* **Given data**:

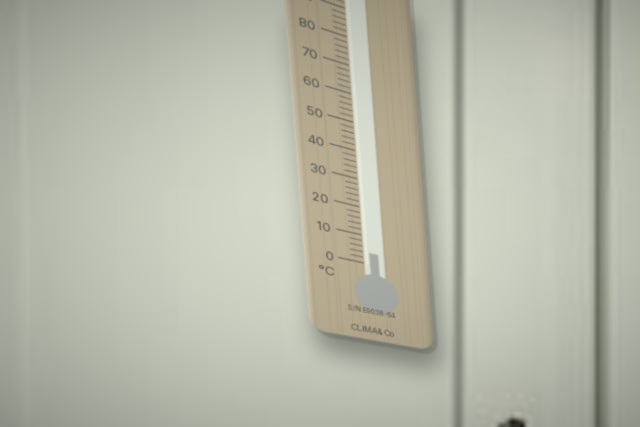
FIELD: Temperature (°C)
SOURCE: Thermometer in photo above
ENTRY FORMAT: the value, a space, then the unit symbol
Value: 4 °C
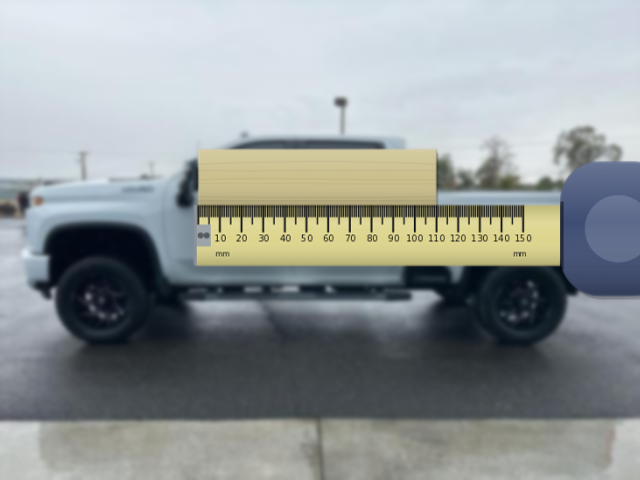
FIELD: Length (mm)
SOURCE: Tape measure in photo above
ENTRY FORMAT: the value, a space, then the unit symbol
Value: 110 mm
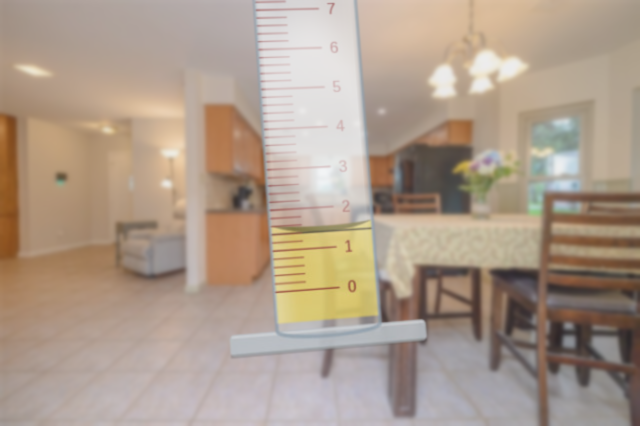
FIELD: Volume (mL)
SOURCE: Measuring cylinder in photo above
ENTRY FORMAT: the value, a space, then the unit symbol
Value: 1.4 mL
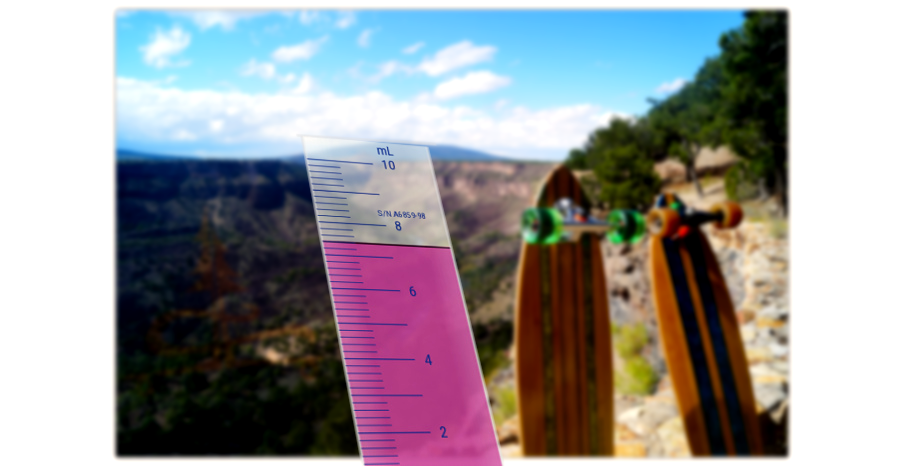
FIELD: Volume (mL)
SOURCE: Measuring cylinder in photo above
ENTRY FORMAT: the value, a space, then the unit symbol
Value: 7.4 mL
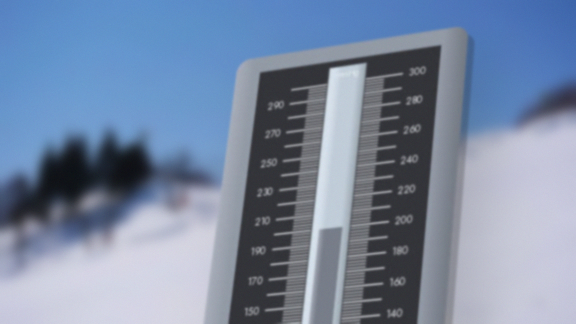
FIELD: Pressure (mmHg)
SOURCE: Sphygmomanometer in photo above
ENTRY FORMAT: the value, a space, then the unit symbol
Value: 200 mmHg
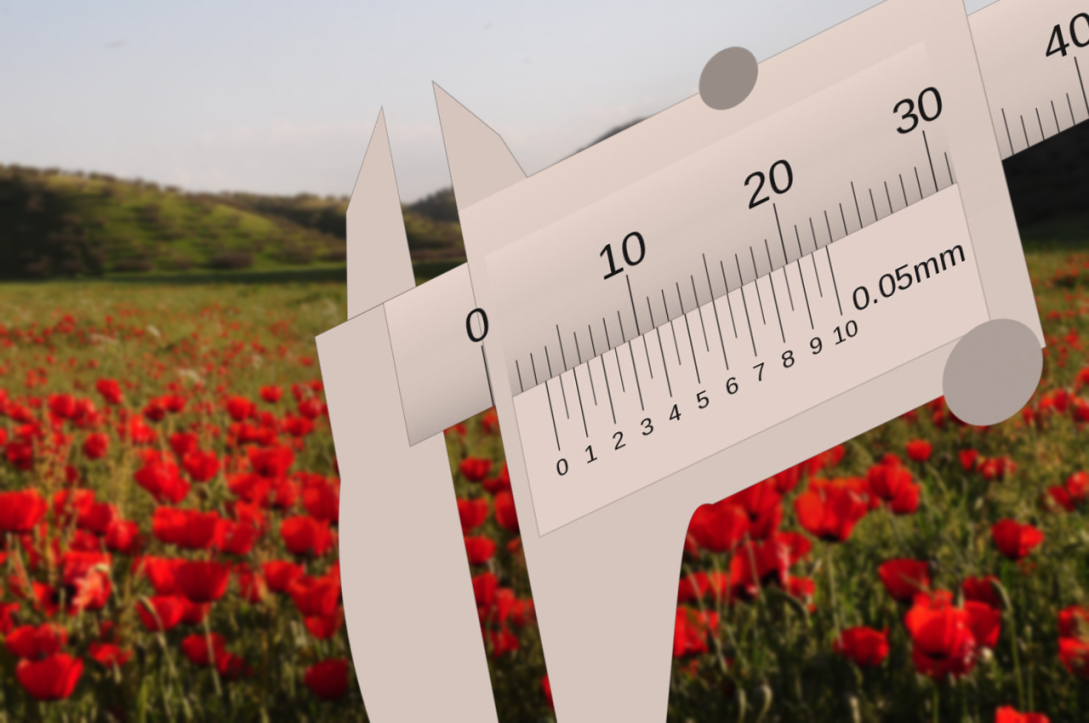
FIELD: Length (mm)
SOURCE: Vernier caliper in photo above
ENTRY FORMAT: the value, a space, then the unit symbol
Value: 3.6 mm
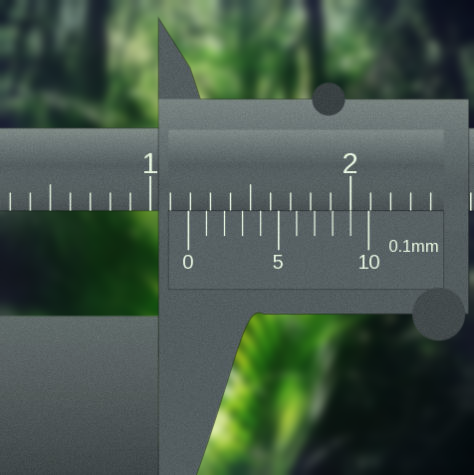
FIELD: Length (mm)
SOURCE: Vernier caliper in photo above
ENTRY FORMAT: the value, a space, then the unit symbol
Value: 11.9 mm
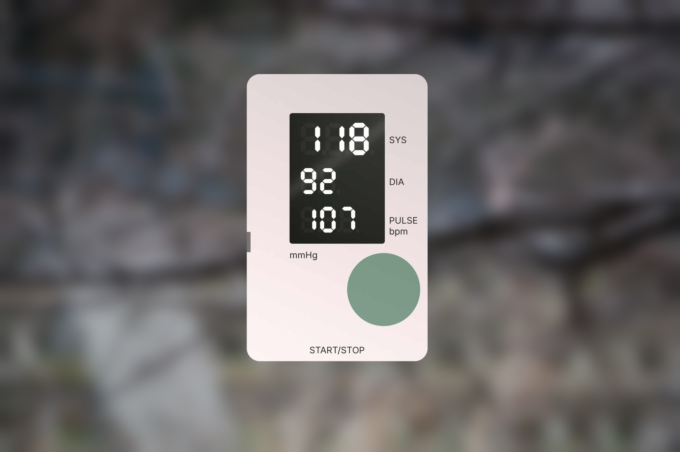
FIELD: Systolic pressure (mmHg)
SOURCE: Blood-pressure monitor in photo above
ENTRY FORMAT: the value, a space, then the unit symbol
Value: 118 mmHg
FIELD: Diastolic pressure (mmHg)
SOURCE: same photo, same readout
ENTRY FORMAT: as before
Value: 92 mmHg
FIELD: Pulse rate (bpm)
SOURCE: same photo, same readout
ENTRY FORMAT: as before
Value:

* **The task**: Reproduce every entry above line for line without alteration, omitting the pictures.

* **Written reply**:
FIELD: Temperature (°C)
SOURCE: Thermometer in photo above
ENTRY FORMAT: the value, a space, then the unit symbol
Value: 4 °C
FIELD: Length (mm)
SOURCE: Tape measure in photo above
ENTRY FORMAT: the value, a space, then the unit symbol
Value: 110 mm
FIELD: Volume (mL)
SOURCE: Measuring cylinder in photo above
ENTRY FORMAT: the value, a space, then the unit symbol
Value: 1.4 mL
FIELD: Volume (mL)
SOURCE: Measuring cylinder in photo above
ENTRY FORMAT: the value, a space, then the unit symbol
Value: 7.4 mL
FIELD: Pressure (mmHg)
SOURCE: Sphygmomanometer in photo above
ENTRY FORMAT: the value, a space, then the unit symbol
Value: 200 mmHg
FIELD: Length (mm)
SOURCE: Vernier caliper in photo above
ENTRY FORMAT: the value, a space, then the unit symbol
Value: 3.6 mm
FIELD: Length (mm)
SOURCE: Vernier caliper in photo above
ENTRY FORMAT: the value, a space, then the unit symbol
Value: 11.9 mm
FIELD: Systolic pressure (mmHg)
SOURCE: Blood-pressure monitor in photo above
ENTRY FORMAT: the value, a space, then the unit symbol
Value: 118 mmHg
FIELD: Diastolic pressure (mmHg)
SOURCE: same photo, same readout
ENTRY FORMAT: as before
Value: 92 mmHg
FIELD: Pulse rate (bpm)
SOURCE: same photo, same readout
ENTRY FORMAT: as before
Value:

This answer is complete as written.